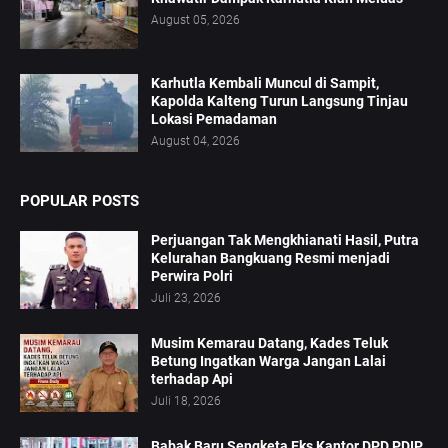
August 05, 2026
Karhutla Kembali Muncul di Sampit,
Kapolda Kalteng Turun Langsung Tinjau
Lokasi Pemadaman
August 04, 2026
POPULAR POSTS
Perjuangan Tak Mengkhianati Hasil, Putra
Kelurahan Bangkuang Resmi menjadi
Perwira Polri
Juli 23, 2026
Musim Kemarau Datang, Kades Teluk
Betung Ingatkan Warga Jangan Lalai
terhadap Api
Juli 18, 2026
Babak Baru Sengketa Eks Kantor DPD PDIP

* _Assigned task_
Keep only the lines from the one containing "Betung Ingatkan Warga Jangan Lalai" to the end of the entries, and repeat them exactly.

* _Problem solution_
Betung Ingatkan Warga Jangan Lalai
terhadap Api
Juli 18, 2026
Babak Baru Sengketa Eks Kantor DPD PDIP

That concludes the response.